久留里線の利用者が激減した3つの理由! 輸送密度“9割減”も、地元からは「廃止阻止」の声! 検討会議5回だけで十分だったのか
輸送密度92%減少の衝撃
2024年11月27日、JR東日本は久留里線久留里~上総亀山間について、「バス等を中心とした新たな交通体系へのモードチェンジを図ることが必要」と発表した。要するに、鉄道としては「廃止する」ということだ。信越本線横川~軽井沢間や、災害で廃線となった岩泉線などを除けば、JR東日本の鉄道路線廃止は今回が初めてとなる。 【画像】「えぇぇぇぇ!」廃止表明後初の日曜、上総亀山駅の「人だかり」を画像で見る!(13枚) 久留里線は、木更津~上総亀山間を結ぶ地方交通線だ。

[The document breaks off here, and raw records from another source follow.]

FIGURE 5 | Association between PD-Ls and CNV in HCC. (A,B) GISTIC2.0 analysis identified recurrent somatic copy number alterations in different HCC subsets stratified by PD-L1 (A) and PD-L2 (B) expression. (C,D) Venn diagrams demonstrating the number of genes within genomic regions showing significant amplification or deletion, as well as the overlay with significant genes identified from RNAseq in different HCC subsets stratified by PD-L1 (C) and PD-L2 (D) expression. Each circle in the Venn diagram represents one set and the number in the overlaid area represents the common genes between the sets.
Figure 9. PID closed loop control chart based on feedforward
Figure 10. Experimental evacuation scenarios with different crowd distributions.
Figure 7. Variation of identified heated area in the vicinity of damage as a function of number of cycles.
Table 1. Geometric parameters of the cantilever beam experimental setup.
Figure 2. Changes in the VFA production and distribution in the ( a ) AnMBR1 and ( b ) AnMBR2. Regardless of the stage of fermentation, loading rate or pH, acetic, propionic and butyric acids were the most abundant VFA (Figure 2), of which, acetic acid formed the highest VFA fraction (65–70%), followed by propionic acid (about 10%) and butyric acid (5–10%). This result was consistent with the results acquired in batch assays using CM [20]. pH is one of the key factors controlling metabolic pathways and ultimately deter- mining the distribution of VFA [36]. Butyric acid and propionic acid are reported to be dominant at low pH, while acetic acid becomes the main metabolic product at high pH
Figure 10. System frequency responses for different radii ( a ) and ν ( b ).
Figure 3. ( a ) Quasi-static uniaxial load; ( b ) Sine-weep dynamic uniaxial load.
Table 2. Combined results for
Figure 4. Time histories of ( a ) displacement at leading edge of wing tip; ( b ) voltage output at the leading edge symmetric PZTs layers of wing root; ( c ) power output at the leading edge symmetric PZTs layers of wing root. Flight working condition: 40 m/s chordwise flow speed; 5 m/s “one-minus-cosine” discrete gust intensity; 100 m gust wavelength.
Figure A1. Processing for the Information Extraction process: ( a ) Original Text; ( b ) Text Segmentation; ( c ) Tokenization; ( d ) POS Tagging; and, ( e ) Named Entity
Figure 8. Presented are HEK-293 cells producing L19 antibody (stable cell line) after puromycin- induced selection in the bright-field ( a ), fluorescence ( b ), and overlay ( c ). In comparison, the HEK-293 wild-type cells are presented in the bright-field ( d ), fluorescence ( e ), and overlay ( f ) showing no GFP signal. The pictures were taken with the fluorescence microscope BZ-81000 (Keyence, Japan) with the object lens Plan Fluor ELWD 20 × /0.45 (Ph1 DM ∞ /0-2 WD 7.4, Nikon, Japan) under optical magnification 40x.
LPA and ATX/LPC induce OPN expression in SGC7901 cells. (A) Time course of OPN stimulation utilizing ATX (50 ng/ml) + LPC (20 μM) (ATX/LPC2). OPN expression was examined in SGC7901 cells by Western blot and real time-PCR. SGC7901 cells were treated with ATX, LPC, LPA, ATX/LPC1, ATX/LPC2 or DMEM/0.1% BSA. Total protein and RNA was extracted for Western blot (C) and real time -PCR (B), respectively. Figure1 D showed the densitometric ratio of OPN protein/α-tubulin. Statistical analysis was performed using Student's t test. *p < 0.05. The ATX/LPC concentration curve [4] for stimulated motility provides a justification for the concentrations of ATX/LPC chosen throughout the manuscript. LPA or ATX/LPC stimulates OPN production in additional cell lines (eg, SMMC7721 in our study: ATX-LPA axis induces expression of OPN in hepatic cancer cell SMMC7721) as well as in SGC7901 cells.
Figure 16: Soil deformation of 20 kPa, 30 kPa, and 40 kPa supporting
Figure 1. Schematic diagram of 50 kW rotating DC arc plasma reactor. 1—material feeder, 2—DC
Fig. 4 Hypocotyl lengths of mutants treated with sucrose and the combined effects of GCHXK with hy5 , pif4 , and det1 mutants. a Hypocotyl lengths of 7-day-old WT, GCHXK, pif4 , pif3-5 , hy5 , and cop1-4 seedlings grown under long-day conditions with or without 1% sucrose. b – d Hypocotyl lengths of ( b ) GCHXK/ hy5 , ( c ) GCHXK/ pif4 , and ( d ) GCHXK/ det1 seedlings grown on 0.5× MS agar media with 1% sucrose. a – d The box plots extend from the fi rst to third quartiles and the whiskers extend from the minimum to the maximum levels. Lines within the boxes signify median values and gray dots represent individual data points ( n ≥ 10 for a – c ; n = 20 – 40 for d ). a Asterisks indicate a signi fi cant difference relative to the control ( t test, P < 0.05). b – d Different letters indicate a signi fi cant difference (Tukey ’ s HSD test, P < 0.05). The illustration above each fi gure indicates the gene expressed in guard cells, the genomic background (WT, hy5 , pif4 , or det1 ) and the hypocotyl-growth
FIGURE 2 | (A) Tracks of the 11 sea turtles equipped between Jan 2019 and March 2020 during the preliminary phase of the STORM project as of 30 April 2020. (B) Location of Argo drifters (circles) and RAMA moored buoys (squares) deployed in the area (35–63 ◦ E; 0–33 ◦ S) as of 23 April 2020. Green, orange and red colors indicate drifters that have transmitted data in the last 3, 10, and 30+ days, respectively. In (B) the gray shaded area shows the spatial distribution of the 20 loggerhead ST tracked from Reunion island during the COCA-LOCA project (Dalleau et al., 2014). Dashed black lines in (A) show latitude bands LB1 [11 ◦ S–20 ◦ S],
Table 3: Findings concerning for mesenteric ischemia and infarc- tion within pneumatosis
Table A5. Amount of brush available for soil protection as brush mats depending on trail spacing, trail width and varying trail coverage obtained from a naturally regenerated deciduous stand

1987(昭和62)年4月1日にJR東日本が国鉄から継承して以降、利用者数は減少を続け、特に久留里~上総亀山間の1日輸送密度(1kmあたりの1日平均旅客輸送人員)は1987年度の823人から2023年度には64人にまで減少した。これは 「92.2%の減少」 で、年平均減少率は約2.6%に達する。一方、君津市上総地区の人口は、1965年の15396人から2024年10月末時点で5623人に減少しており、約63.5%の減少となる。年平均減少率は約1.1%だ。このように、久留里~上総亀山間の1日輸送密度の減少は、沿線人口減少率の 「2倍以上の速度」 で進んでいる。
利用減少の背景
同区間の利用が極端に減少した理由は、 ・モータリゼーションの進展 ・高速バスの運行 ・東京湾アクアラインの開業(1997年) の三つだ。これにより、若い世代が都内や川崎・横浜に転出したことが影響した。君津市企画調整課交通政策室は、 「人口減少やモータリゼーションの進展が、久留里線の利用を減少させた。木更津東インター開業により東京湾アクアライン経由で都内に出やすくなったことも大きな要因である。大学進学を機に沿線を離れる若い層や、保護者による高校生の送り迎えが増えたことも影響したと考えている」 と説明している。 上総亀山駅から東京駅へのルートをGoogle検索で調べたところ(金曜日午前7時30分に出発)、自動車の場合、通常1時間20分から2時間(72km)で到着するのに対し、鉄道を利用する場合(木更津駅で内房線に乗り換えるルート)は 「2時間31分」 かかると表示された(JR線の営業キロは106.5km)。自動車なら時間帯を選ばず、9時30分には東京駅に到着するが、鉄道の場合、上総亀山駅発は7時53分で、東京駅到着は10時24分となる。1本前の6時53分発でも、東京駅到着は9時31分だ。JR線は東京湾アクアラインよりも遠回りであり、所要時間において不利な状況が生じている。 また、上総亀山駅に近い亀山温泉ホテルの鴇田(ときた)英将社長によれば、「当館来場者の8割はマイカー、1割が高速バス、残り1割が鉄道という構成となっており、仮に鉄道が廃止となっても業績への影響は限定的と考えている」とのことだ。